▶ **AUFGABEN**
**a)** Bis zu wie vielen Punkten gingen laut dem Auszug über Dreibandbillard die EM-Partien zwischen Ceulemans und Scherz?
**b)** Nimm bitte den Auszug über Dreibandbillard nach seinem letzten Satz wieder auf und schreibe ihn weiter.

▶ **QUELLENAUSZUG**
Wir wollen Euch auf dem Hochseil sehen!

Gepostet von am 12. April 2019

Wir wollen Euch auf dem Hochseil sehen!

Kozoom

Kolumne von Bert van Manen

Übersetzt von Andreas Volbracht

Jeder Dreibandfan weiß es: die Durchschnitte sind steil nach oben gegangen genau in dem Zeitraum, in dem die Länge der Partien drastisch verkürzt worden ist. Das eine führte zu dem anderen: Eine einzige hohe Serie, auch ein einzelner Fehler wurden wichtiger. Bei der längeren Distanz früher hatte man Zeit, wieder zu Kräften zu kommen. Da konntest du dir ein paar schwache Aufnahmen leisten, Pech haben, hattest trotzdem Zeit für ein Comeback und konntest am Ende noch gewinnen.

Zwischen 1962 und 1982 kämpften Ceulemans und Scherz elf Mal um den Titel bei den Europameisterschaften, der Belgier (der übrigens alle elf Begegnungen gewann) lag im GD zwischen 1.200 und 1.400, der Österreicher zwischen 0.950 und 1.150. Die Partien gingen bis 60 Punkte! Im Schnitt brauchten sie 45 Aufnahmen.

▶ **DATENZEILEN**
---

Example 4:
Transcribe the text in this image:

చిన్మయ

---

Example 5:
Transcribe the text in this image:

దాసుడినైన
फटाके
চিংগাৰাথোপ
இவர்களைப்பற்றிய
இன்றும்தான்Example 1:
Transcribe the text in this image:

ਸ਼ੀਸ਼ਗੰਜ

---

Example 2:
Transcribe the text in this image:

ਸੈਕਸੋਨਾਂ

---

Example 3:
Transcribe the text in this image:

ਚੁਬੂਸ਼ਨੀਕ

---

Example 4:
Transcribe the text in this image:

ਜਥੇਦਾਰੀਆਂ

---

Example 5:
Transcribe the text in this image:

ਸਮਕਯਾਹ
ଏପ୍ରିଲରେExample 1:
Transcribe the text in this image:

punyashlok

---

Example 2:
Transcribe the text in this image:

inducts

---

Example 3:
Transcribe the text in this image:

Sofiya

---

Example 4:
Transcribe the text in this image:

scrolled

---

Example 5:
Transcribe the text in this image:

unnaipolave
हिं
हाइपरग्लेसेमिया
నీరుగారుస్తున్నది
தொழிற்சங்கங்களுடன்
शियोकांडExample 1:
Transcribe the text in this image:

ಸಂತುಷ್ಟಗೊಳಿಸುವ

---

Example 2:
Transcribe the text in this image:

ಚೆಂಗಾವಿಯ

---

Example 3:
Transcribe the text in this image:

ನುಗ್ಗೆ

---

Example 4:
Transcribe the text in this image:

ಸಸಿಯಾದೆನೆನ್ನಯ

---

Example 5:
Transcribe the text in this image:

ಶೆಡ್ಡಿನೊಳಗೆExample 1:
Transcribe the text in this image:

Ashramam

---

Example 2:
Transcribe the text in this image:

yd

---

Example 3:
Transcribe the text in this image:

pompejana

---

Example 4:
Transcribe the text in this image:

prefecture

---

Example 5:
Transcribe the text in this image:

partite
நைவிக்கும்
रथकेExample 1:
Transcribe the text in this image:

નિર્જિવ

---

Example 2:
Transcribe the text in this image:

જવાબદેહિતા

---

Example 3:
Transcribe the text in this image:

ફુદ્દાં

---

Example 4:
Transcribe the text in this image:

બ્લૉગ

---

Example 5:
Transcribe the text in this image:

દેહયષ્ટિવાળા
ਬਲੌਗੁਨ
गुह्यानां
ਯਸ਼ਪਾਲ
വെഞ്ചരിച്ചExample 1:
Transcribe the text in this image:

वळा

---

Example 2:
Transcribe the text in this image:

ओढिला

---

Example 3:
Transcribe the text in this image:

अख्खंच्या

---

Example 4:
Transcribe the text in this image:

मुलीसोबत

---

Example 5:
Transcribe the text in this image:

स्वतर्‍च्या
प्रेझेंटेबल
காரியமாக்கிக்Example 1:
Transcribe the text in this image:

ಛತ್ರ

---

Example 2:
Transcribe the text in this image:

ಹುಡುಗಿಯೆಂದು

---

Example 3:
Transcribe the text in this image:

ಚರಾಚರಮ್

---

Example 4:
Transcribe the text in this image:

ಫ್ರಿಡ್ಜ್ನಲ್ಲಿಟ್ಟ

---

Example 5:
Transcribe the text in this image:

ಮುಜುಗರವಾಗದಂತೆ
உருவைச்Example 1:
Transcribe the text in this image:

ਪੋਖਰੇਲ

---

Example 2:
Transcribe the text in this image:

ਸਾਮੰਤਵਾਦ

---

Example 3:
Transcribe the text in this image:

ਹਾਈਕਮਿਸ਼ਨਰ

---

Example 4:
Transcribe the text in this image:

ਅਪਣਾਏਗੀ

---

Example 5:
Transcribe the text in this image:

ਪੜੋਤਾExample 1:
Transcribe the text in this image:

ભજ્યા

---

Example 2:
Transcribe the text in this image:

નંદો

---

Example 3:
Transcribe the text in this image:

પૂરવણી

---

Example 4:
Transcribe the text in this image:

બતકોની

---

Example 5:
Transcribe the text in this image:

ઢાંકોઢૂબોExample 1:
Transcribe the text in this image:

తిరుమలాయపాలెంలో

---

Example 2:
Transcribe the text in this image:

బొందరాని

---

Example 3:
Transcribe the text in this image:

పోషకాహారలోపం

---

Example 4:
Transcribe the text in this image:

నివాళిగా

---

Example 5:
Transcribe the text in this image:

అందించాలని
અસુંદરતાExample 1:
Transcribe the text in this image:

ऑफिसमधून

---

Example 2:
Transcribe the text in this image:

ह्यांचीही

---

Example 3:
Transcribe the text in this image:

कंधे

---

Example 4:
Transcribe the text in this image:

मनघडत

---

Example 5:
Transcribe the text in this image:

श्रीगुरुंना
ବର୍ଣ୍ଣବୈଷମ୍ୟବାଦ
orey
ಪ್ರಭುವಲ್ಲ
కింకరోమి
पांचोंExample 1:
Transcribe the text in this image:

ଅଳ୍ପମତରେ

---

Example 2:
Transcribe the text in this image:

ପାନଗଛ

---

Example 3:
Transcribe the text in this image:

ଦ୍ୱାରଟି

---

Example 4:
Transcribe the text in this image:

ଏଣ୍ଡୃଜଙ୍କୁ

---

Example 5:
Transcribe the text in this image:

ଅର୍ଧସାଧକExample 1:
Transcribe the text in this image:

▶ **LÖSUNGEN**
**a)** Bis 60 Punkte.

**b)**
Vergleichen wir einmal als Kontrastprogramm diese 45 Chancen, die Siegpunkte zu sammeln, mit den letzten zehn Finalpartien bei den Weltmeisterschaften: Die dauerten im Durchschnitt nicht einmal 18 Aufnahmen. Erst wurde auf 50 Punkte reduziert, dann wurde das Satz-System eingeführt. Das ist auch längst Geschichte, jetzt geht es bis 40, was wiederum eine deutliche Reduzierung darstellt. Angesichts der immer höheren Spielqualität ist eine Partie bis 40 Punkte nicht einmal mehr ein Mittelstrecken-Match, das ist jetzt ein Sprint.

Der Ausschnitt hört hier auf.